Die Fristen der beiden Förderprogramme für Verlage und Buchhandlungen verlängern sich wie folgt:

  • Der Antrag muss bis 30. Juni 2021 eingereicht sein.
  • Die Maßnahmen müssen bis zum 30. November 2021 umgesetzt sein.

Die neuen Zeiträume gelten sowohl für bereits bewilligte Anträge als auch für solche, die neu gestellt werden. Anträge können weiterhin hier eingereicht werden.

Zudem werden die Förderkriterien für Verlage dahingehend angepasst, dass zukünftig pro Verlag eine Publikation mehr (und somit je zwei Publikationen statt einer) eingereicht werden können. Wenn es sich bei dem Verlag um ein mit einem anderen Unternehmen „verbundenes Unternehmen“ handelt, sind maximal vier Publikationen für alle verbundenen Unternehmen förderfähig.
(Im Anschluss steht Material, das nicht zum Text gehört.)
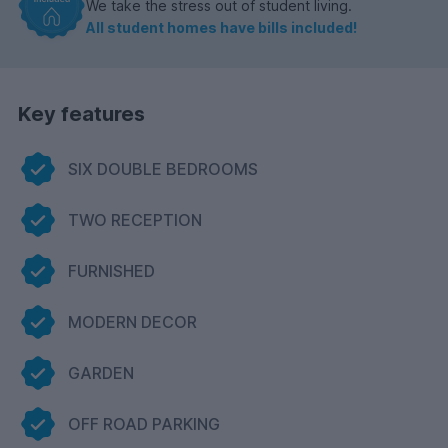
We take the stress out of student living.
All student homes have bills included!
Key features
SIX DOUBLE BEDROOMS
TWO RECEPTION
FURNISHED
MODERN DECOR
GARDEN
OFF ROAD PARKING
Alexander Skipis dazu: „Die Buchbranche ist durch Corona nach wie vor stark getroffen. Die Monate des Shutdowns und die anhaltenden Einschränkungen belasten die Umsätze im Buchhandel, Verlagen fehlt Planungssicherheit. Die von Kulturstaatsministerin Monika Grütters beauftragte Studie zur verlegerischen Vielfalt zeigt deutlich, dass die kulturelle Vielfalt des Buchmarktes langfristig ernsthaft bedroht ist. Wir sind daher dankbar, dass die Beauftragte für Kultur und Medien das Förderprogramm für Verlage sowie die generelle Laufzeit beider Förderprogramme ausweitet.“

Aktuell wird geprüft, ob die Laufzeiten der beiden Förderprogramme noch bis ins Jahr 2022 ausgeweitet werden können. Die Mittel stehen Verlagen zur Förderung für Druck- und Produktionskosten von neu erscheinenden Büchern, E-Books, Hörbüchern und Kalendern zur Verfügung; Buchhandlungen können Zuschüsse für die Digitalisierung ihrer Vertriebswege beantragen.